┌─ Excerpted passage

The scale of the issue is already clear. In the U.S, the sector needs an estimated 349,000 additional workers in 2026 to keep pace with demand. Southeast Asia requires 1.5 million skilled workers, while Australia faces a shortfall of more than 300,000 by 2027.

Demographics reinforce the pressure. Around two in five construction workers in the U.S. are expected to retire by 2031, removing a significant pool of experience as demand rises. In Europe, ageing populations are widening labor gaps, that migration is unlikely to fully offset.

But focusing on numbers alone misses the deeper issue.

The real constraint is capability

Construction does not draw on a single, stable workforce. Delivery depends on complex subcontracting networks, with skills and supervision distributed across firms, trades and geographies. Success hinges on coordinating scarce expertise at the right moment.

That makes certain roles disproportionately important. Commissioning engineers, system integrators, quality assurance leads and digital coordination specialists now carry a growing share of delivery risk.

Gaps in these roles can trigger cascading delays across programs.

└─
┌─ Data listing

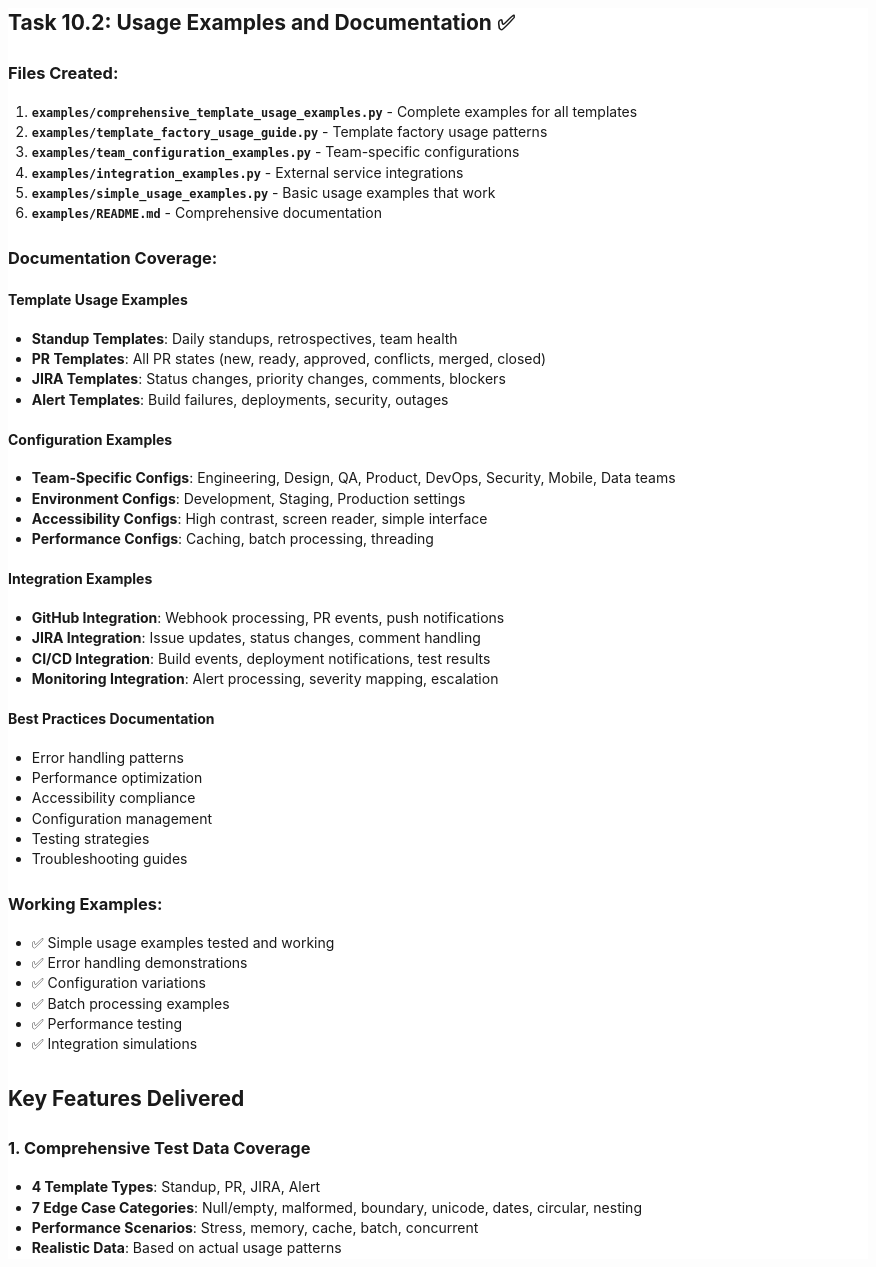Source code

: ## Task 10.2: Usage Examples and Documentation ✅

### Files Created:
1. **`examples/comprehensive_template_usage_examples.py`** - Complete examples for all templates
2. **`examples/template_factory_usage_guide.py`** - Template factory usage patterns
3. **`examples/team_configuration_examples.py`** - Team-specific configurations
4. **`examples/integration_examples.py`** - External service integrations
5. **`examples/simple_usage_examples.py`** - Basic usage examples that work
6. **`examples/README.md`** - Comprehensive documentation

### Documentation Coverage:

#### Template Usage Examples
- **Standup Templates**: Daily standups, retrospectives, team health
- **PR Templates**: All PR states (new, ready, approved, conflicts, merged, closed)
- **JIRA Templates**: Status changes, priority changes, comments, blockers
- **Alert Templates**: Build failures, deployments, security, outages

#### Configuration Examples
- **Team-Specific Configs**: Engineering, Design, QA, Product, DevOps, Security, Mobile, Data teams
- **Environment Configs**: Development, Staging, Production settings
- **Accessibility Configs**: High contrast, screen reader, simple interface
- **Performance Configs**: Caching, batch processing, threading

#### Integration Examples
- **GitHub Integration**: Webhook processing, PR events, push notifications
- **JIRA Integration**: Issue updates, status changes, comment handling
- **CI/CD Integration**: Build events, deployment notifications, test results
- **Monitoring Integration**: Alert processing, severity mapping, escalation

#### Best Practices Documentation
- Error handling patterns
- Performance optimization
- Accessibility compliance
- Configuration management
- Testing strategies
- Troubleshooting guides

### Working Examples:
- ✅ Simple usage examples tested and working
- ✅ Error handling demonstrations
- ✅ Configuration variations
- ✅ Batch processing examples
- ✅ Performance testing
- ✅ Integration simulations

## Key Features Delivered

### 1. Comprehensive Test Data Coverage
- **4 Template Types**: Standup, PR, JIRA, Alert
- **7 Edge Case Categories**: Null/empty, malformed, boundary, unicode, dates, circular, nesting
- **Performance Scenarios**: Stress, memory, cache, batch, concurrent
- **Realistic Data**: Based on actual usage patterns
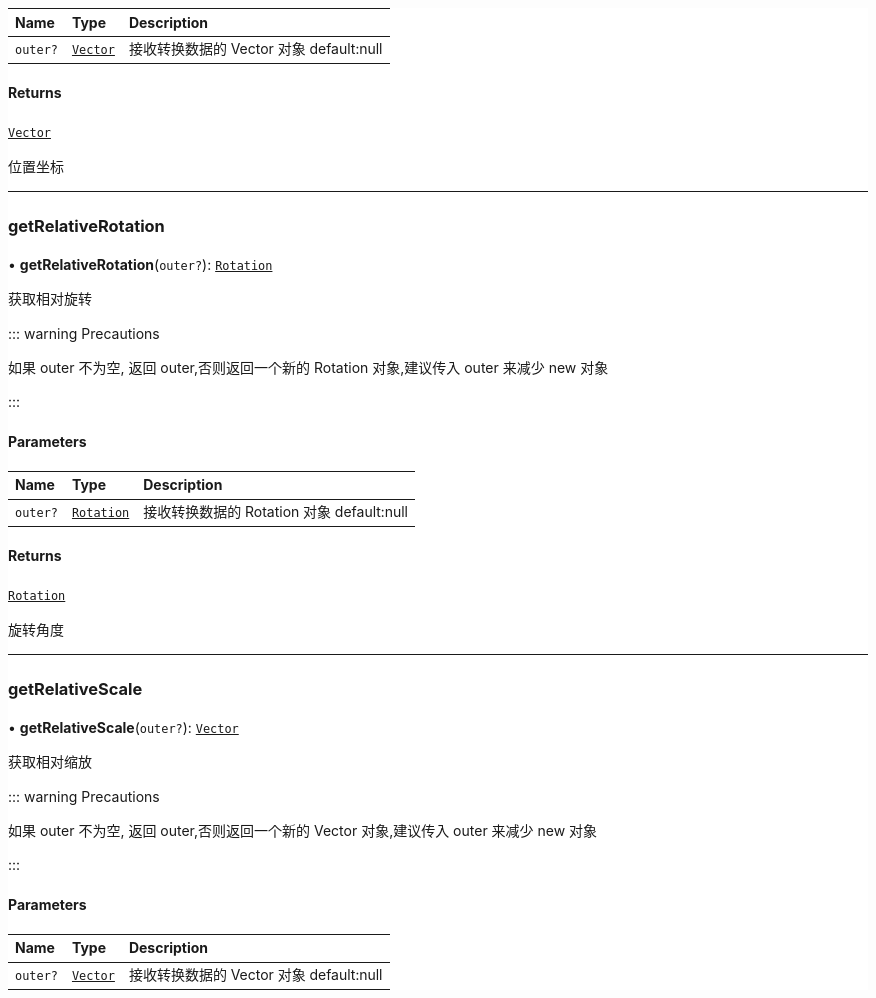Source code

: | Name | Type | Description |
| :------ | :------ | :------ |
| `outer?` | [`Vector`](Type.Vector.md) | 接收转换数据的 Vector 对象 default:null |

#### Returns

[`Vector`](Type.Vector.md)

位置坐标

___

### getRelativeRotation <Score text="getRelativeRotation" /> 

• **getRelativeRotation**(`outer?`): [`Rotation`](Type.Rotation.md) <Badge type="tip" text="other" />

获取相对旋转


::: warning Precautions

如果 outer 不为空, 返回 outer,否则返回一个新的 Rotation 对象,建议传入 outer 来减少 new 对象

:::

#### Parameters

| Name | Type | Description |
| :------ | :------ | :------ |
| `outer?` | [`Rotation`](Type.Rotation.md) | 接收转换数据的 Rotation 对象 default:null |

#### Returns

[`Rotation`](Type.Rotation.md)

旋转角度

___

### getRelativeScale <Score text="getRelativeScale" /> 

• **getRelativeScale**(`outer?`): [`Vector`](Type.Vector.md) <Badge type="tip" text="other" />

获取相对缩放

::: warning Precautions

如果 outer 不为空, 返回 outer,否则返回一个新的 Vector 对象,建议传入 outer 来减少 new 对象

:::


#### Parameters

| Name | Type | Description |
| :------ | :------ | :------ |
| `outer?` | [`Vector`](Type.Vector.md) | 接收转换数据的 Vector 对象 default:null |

└─
┌─ Data listing

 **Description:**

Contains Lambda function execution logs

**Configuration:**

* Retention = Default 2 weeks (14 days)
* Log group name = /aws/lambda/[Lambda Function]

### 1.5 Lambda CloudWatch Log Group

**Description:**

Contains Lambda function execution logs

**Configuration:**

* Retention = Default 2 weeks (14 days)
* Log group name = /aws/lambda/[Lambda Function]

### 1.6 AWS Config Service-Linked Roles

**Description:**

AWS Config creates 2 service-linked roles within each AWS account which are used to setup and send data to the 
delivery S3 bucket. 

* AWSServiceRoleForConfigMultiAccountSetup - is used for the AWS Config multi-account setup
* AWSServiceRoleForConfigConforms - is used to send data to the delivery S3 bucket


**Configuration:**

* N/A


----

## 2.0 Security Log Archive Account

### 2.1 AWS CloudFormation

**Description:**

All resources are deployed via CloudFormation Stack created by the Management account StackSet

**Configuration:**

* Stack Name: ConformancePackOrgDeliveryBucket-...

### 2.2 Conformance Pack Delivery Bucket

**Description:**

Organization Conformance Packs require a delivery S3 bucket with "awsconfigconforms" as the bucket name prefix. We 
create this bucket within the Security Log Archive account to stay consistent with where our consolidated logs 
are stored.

└─

What you have to do —
According to the passage on construction labor, how many additional workers does the U.S. sector need in 2026 to keep pace with demand? The data here was drawn from a different source than the passage on construction labor.

Exercise answer —
An estimated 349,000 additional workers.